Content revision data:

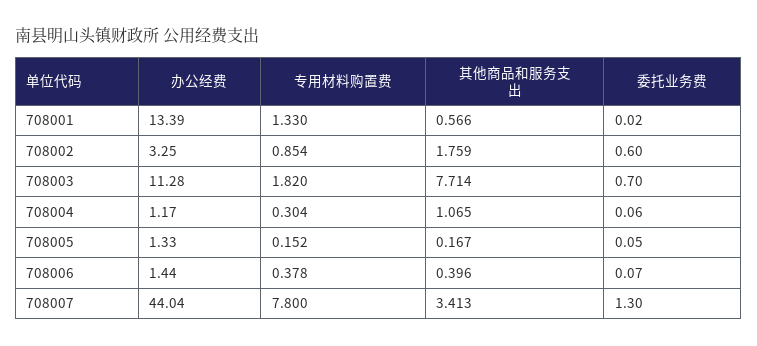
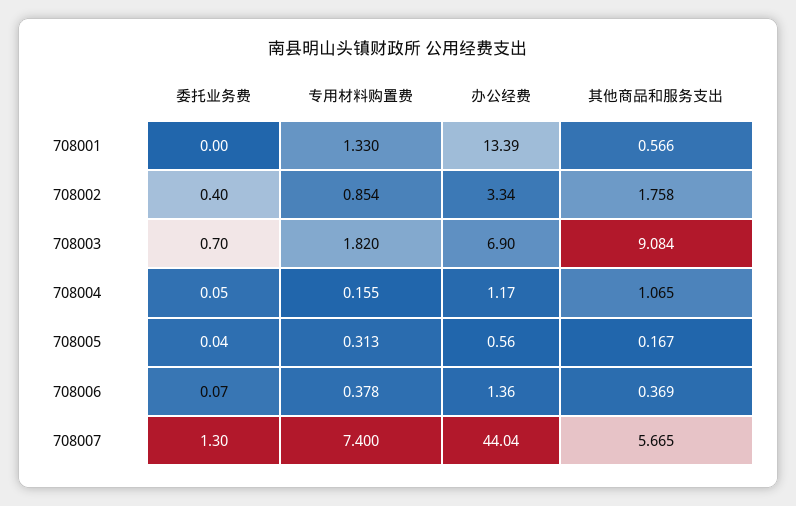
委托业务费, 708001: 0.02 -> 0
办公经费, 708002: 3.25 -> 3.34
其他商品和服务支出, 708002: 1.759 -> 1.758
委托业务费, 708002: 0.6 -> 0.4
办公经费, 708003: 11.28 -> 6.9
其他商品和服务支出, 708003: 7.714 -> 9.084
专用材料购置费, 708004: 0.304 -> 0.155
委托业务费, 708004: 0.06 -> 0.05
办公经费, 708005: 1.33 -> 0.56
专用材料购置费, 708005: 0.152 -> 0.313
委托业务费, 708005: 0.05 -> 0.04
办公经费, 708006: 1.44 -> 1.36
其他商品和服务支出, 708006: 0.396 -> 0.369
专用材料购置费, 708007: 7.8 -> 7.4
其他商品和服务支出, 708007: 3.413 -> 5.665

WORK INSTRUCTION:
Search the records for the word "委托业务费". Copy each line where it appears.

RESPONSE AREA:
委托业务费, 708001: 0.02 -> 0
委托业务费, 708002: 0.6 -> 0.4
委托业务费, 708004: 0.06 -> 0.05
委托业务费, 708005: 0.05 -> 0.04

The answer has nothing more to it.